__WHAT THE TASK REQUIRES__.
When a line in the records contains the string "will", copy that line.

__MATERIAL FOR THIS TASK__.
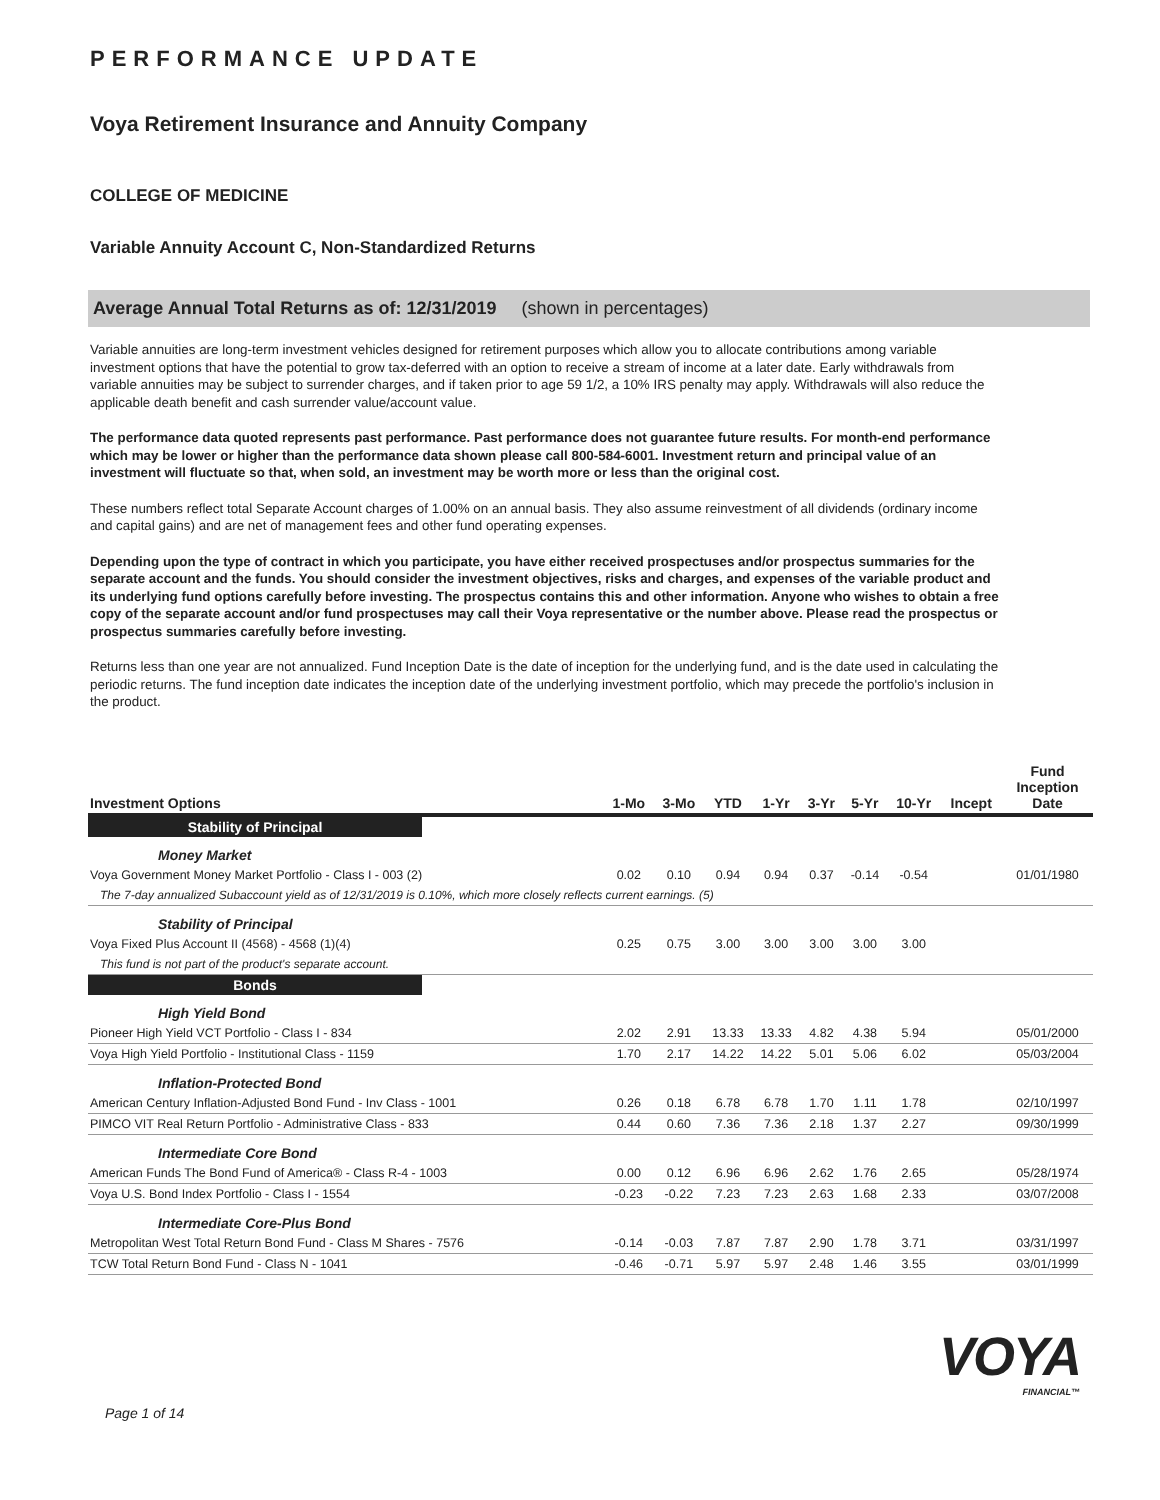PERFORMANCE UPDATE
Voya Retirement Insurance and Annuity Company
COLLEGE OF MEDICINE
Variable Annuity Account C, Non-Standardized Returns
Average Annual Total Returns as of: 12/31/2019 (shown in percentages)
Variable annuities are long-term investment vehicles designed for retirement purposes which allow you to allocate contributions among variable investment options that have the potential to grow tax-deferred with an option to receive a stream of income at a later date. Early withdrawals from variable annuities may be subject to surrender charges, and if taken prior to age 59 1/2, a 10% IRS penalty may apply. Withdrawals will also reduce the applicable death benefit and cash surrender value/account value.
The performance data quoted represents past performance. Past performance does not guarantee future results. For month-end performance which may be lower or higher than the performance data shown please call 800-584-6001. Investment return and principal value of an investment will fluctuate so that, when sold, an investment may be worth more or less than the original cost.
These numbers reflect total Separate Account charges of 1.00% on an annual basis. They also assume reinvestment of all dividends (ordinary income and capital gains) and are net of management fees and other fund operating expenses.
Depending upon the type of contract in which you participate, you have either received prospectuses and/or prospectus summaries for the separate account and the funds. You should consider the investment objectives, risks and charges, and expenses of the variable product and its underlying fund options carefully before investing. The prospectus contains this and other information. Anyone who wishes to obtain a free copy of the separate account and/or fund prospectuses may call their Voya representative or the number above. Please read the prospectus or prospectus summaries carefully before investing.
Returns less than one year are not annualized. Fund Inception Date is the date of inception for the underlying fund, and is the date used in calculating the periodic returns. The fund inception date indicates the inception date of the underlying investment portfolio, which may precede the portfolio's inclusion in the product.
| Investment Options | 1-Mo | 3-Mo | YTD | 1-Yr | 3-Yr | 5-Yr | 10-Yr | Incept | Fund Inception Date |
| --- | --- | --- | --- | --- | --- | --- | --- | --- | --- |
| Stability of Principal | | | | | | | | | |
| Money Market | | | | | | | | | |
| Voya Government Money Market Portfolio - Class I - 003 (2) | 0.02 | 0.10 | 0.94 | 0.94 | 0.37 | -0.14 | -0.54 | | 01/01/1980 |
| The 7-day annualized Subaccount yield as of 12/31/2019 is 0.10%, which more closely reflects current earnings. (5) | | | | | | | | | |
| Stability of Principal | | | | | | | | | |
| Voya Fixed Plus Account II (4568) - 4568 (1)(4) | 0.25 | 0.75 | 3.00 | 3.00 | 3.00 | 3.00 | 3.00 | | |
| This fund is not part of the product's separate account. | | | | | | | | | |
| Bonds | | | | | | | | | |
| High Yield Bond | | | | | | | | | |
| Pioneer High Yield VCT Portfolio - Class I - 834 | 2.02 | 2.91 | 13.33 | 13.33 | 4.82 | 4.38 | 5.94 | | 05/01/2000 |
| Voya High Yield Portfolio - Institutional Class - 1159 | 1.70 | 2.17 | 14.22 | 14.22 | 5.01 | 5.06 | 6.02 | | 05/03/2004 |
| Inflation-Protected Bond | | | | | | | | | |
| American Century Inflation-Adjusted Bond Fund - Inv Class - 1001 | 0.26 | 0.18 | 6.78 | 6.78 | 1.70 | 1.11 | 1.78 | | 02/10/1997 |
| PIMCO VIT Real Return Portfolio - Administrative Class - 833 | 0.44 | 0.60 | 7.36 | 7.36 | 2.18 | 1.37 | 2.27 | | 09/30/1999 |
| Intermediate Core Bond | | | | | | | | | |
| American Funds The Bond Fund of America® - Class R-4 - 1003 | 0.00 | 0.12 | 6.96 | 6.96 | 2.62 | 1.76 | 2.65 | | 05/28/1974 |
| Voya U.S. Bond Index Portfolio - Class I - 1554 | -0.23 | -0.22 | 7.23 | 7.23 | 2.63 | 1.68 | 2.33 | | 03/07/2008 |
| Intermediate Core-Plus Bond | | | | | | | | | |
| Metropolitan West Total Return Bond Fund - Class M Shares - 7576 | -0.14 | -0.03 | 7.87 | 7.87 | 2.90 | 1.78 | 3.71 | | 03/31/1997 |
| TCW Total Return Bond Fund - Class N - 1041 | -0.46 | -0.71 | 5.97 | 5.97 | 2.48 | 1.46 | 3.55 | | 03/01/1999 |
Page 1 of 14
VOYA
FINANCIAL™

__EXERCISE ANSWER__.
Variable annuities are long-term investment vehicles designed for retirement purposes which allow you to allocate contributions among variable investment options that have the potential to grow tax-deferred with an option to receive a stream of income at a later date. Early withdrawals from variable annuities may be subject to surrender charges, and if taken prior to age 59 1/2, a 10% IRS penalty may apply. Withdrawals will also reduce the applicable death benefit and cash surrender value/account value.
The performance data quoted represents past performance. Past performance does not guarantee future results. For month-end performance which may be lower or higher than the performance data shown please call 800-584-6001. Investment return and principal value of an investment will fluctuate so that, when sold, an investment may be worth more or less than the original cost.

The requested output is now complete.